Yesterday, I
woke up at 5 a.m. and drank a cup of instant coffee. Then I read the headlines
on my smartphone while taking a nasty dump. The big story of the day is Korea’s
birthrate. People are no longer having children on the peninsula, so the Korean
race might actually die out in the near future. I shit you not. In fact, one
middle school in the city of Ansan is now mainly populated by students from
Russian-speaking countries. Their parents are working at the local factories.
You can’t any Koreans willing to do the dirty jobs.
I walked to
the kitchen to clean my glasses. I used Windex, and soon noticed the many
scratches on my lenses.
“Holy shit.”
Rice-Boy Larry
was at the kitchen table shoving bacon and hash browns down his throat.
He said, “What’s
the problem?”
“My glasses
are totally screwed.”
“That’s
because you keep cleaning them with Windex. You shouldn’t use harsh solvents on
plastic.”
“Plastic?
What are you talking about?”
“Lenses aren’t
made with actual glass these days. What? Are you still living in the 20th
century?”
“Well, that’s
bad news for you. You’re going to have to take me to the optometrist tonight
because I can’t go through life blind.”
He sighed
heavily. “Sometimes, you’re a real fucking retard.”
I nodded in
agreement. “I’m not going to lie. It frequently seems that way. But it has to
do more with my age than my actual IQ.”

> WRITTEN INSTRUCTION A: Copy everything in the listing from the line containing "family: Asparagaceae" down through the end of the listing, including both ends, and leave the pictures out.

> GIVEN DATA:
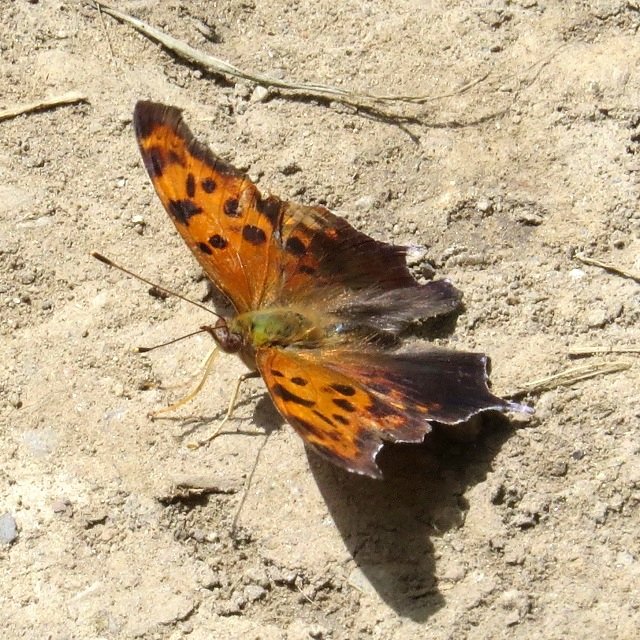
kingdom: Animalia
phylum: Arthropoda
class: Insecta
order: Lepidoptera
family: Nymphalidae
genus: Polygonia
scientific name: Polygonia interrogationis
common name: Question Mark
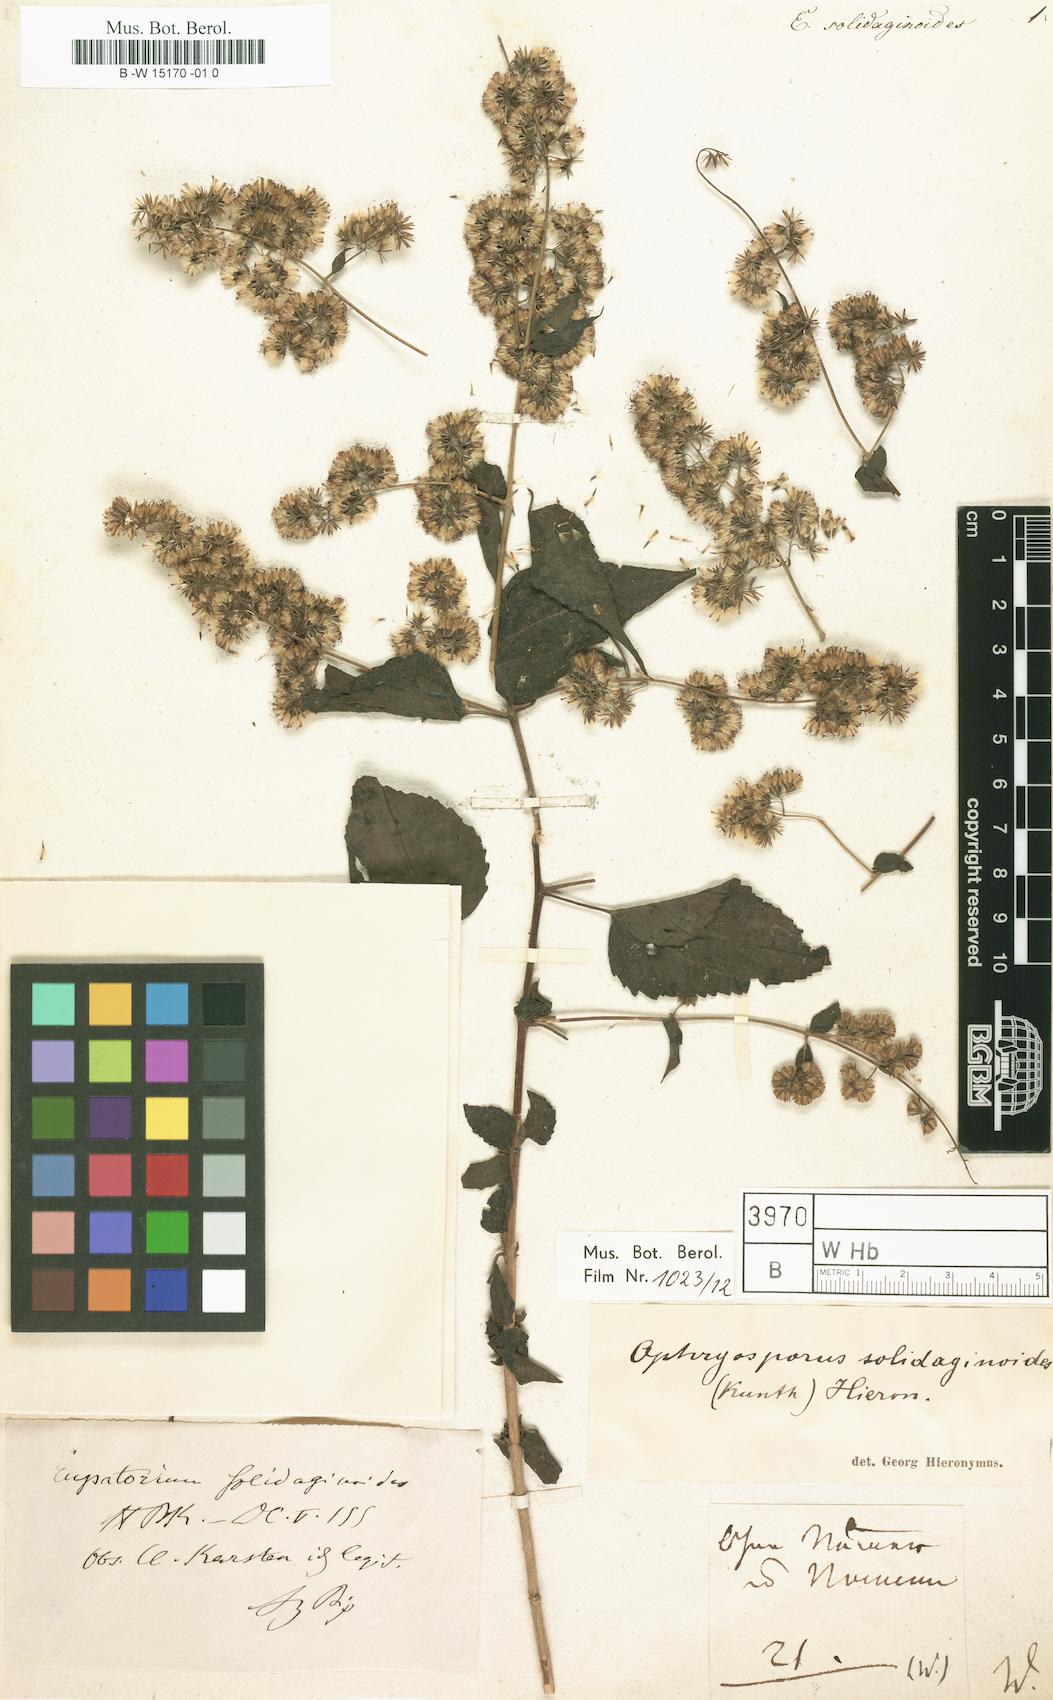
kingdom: Plantae
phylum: Tracheophyta
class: Magnoliopsida
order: Asterales
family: Asteraceae
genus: Koanophyllon
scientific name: Koanophyllon solidaginoides
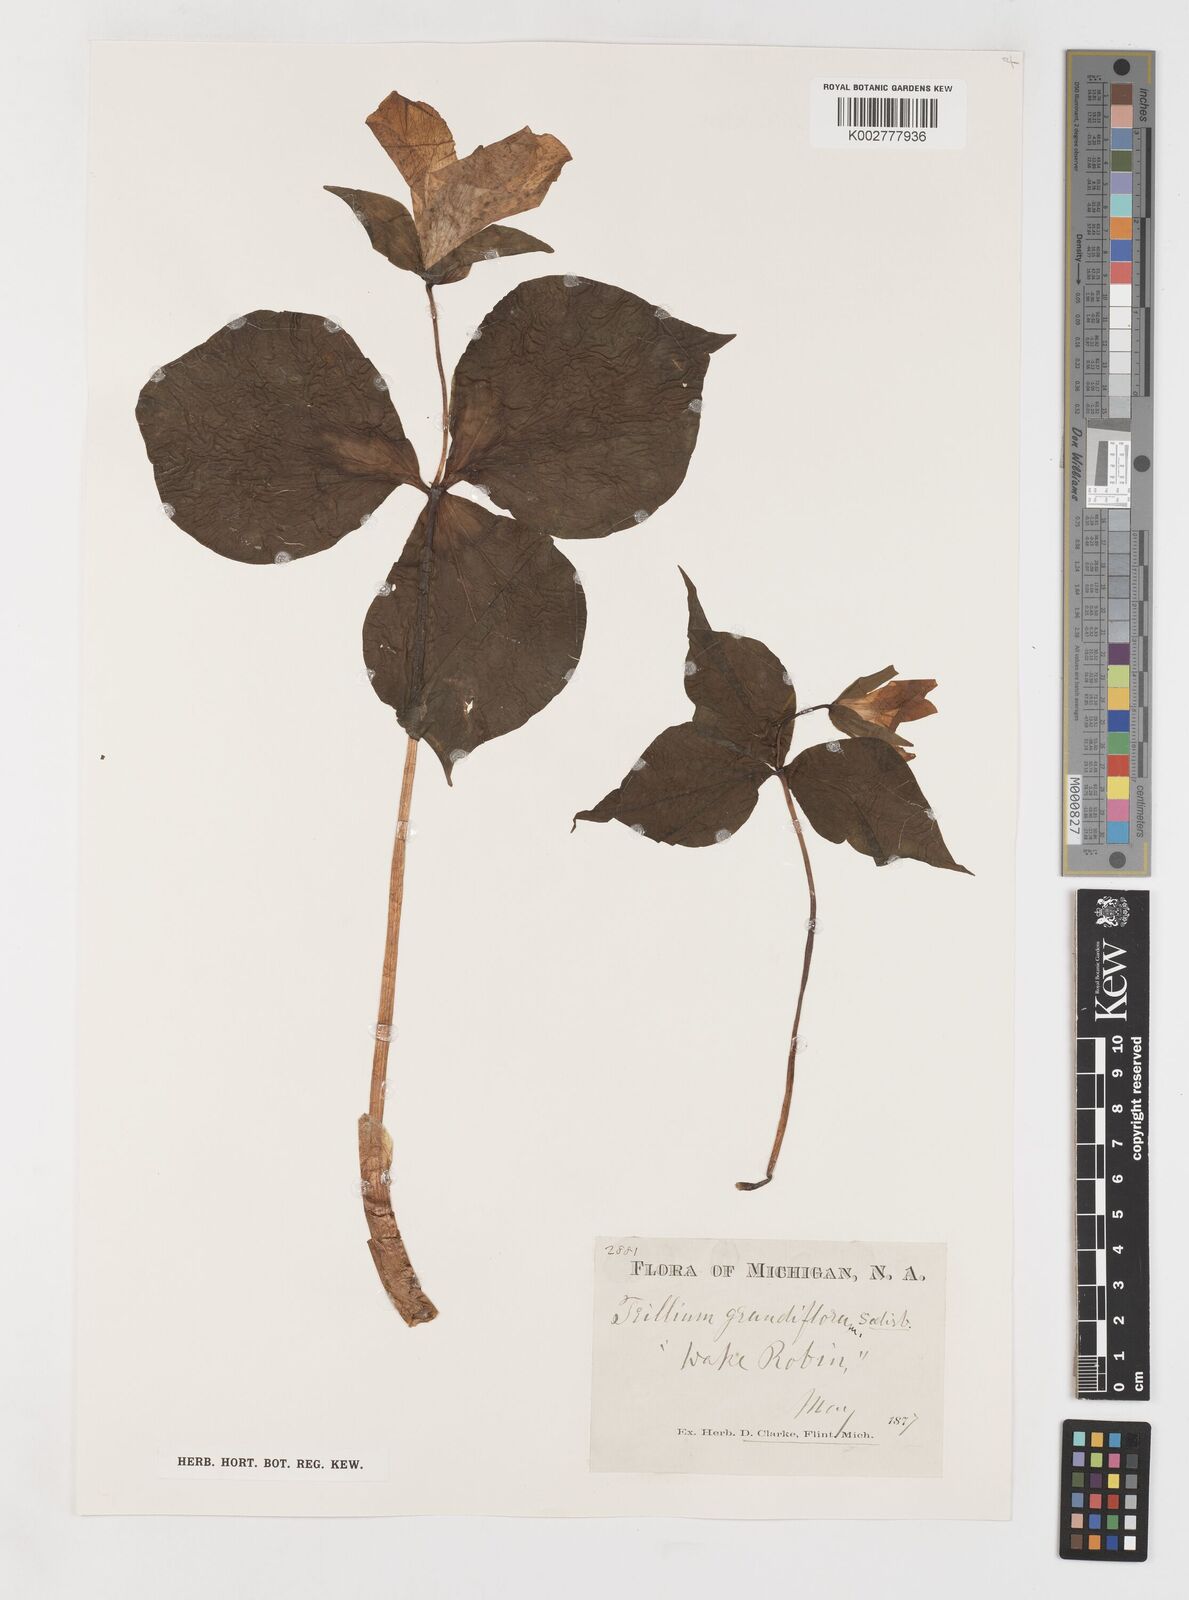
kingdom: Plantae
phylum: Tracheophyta
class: Liliopsida
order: Liliales
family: Melanthiaceae
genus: Trillium
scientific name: Trillium grandiflorum
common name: Great white trillium
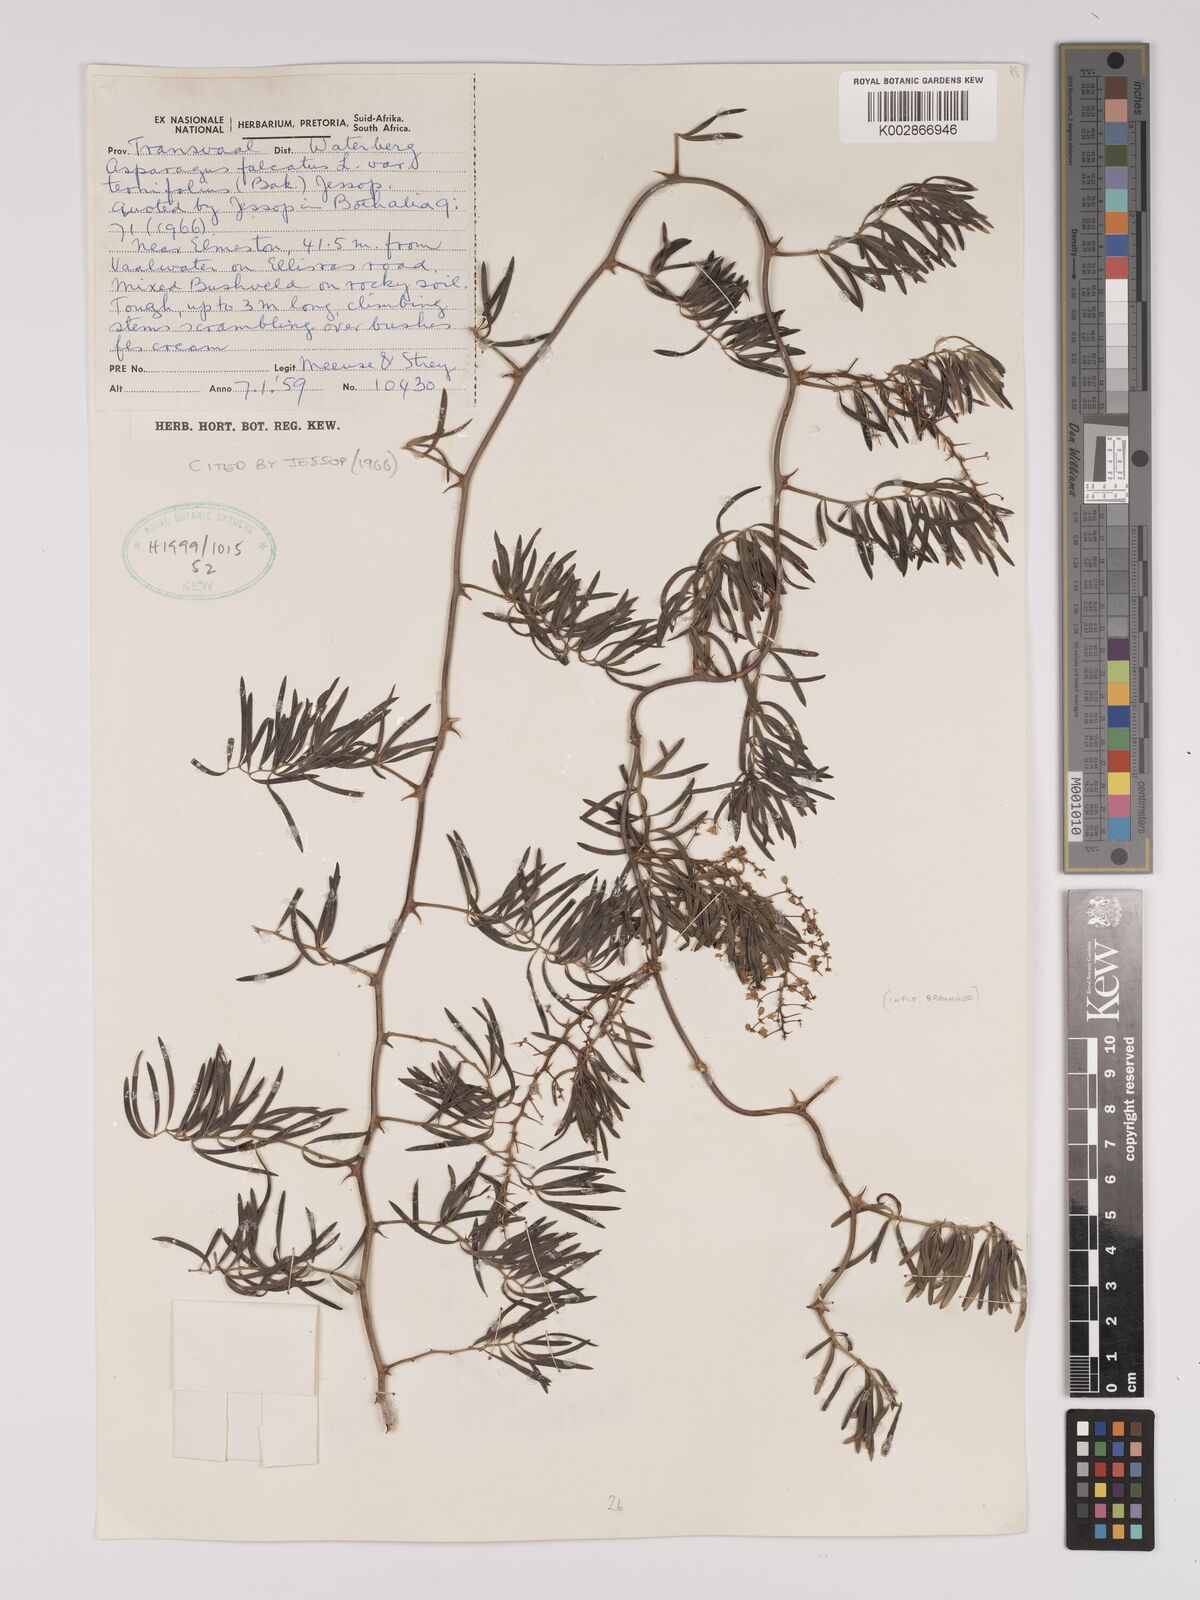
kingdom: Plantae
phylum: Tracheophyta
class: Liliopsida
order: Asparagales
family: Asparagaceae
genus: Asparagus
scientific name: Asparagus falcatus
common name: Asparagus
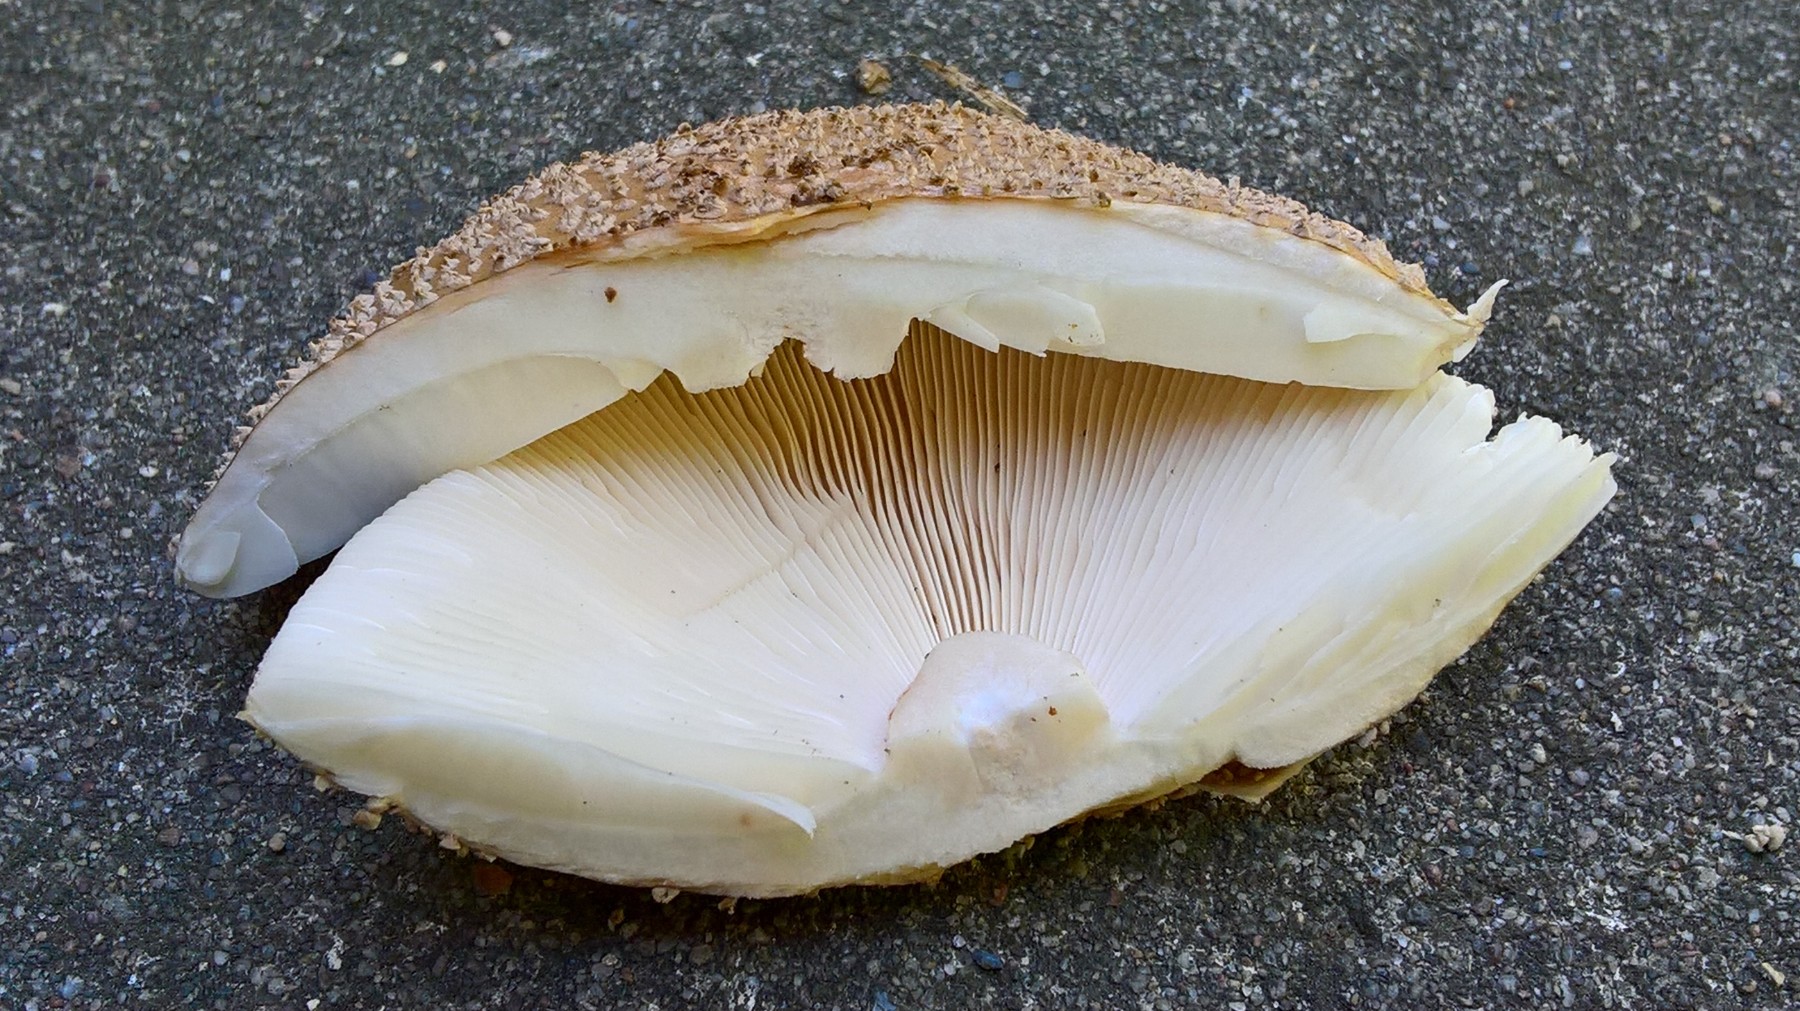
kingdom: Fungi
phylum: Basidiomycota
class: Agaricomycetes
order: Agaricales
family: Amanitaceae
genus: Amanita
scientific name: Amanita rubescens
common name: rødmende fluesvamp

> WRITTEN INSTRUCTION B: According to the passage, which city has a middle school now mainly populated by students from Russian-speaking countries?

> TASK RESPONSE A:
family: Asparagaceae
genus: Asparagus
scientific name: Asparagus falcatus
common name: Asparagus
kingdom: Fungi
phylum: Basidiomycota
class: Agaricomycetes
order: Agaricales
family: Amanitaceae
genus: Amanita
scientific name: Amanita rubescens
common name: rødmende fluesvamp

> TASK RESPONSE B: Ansan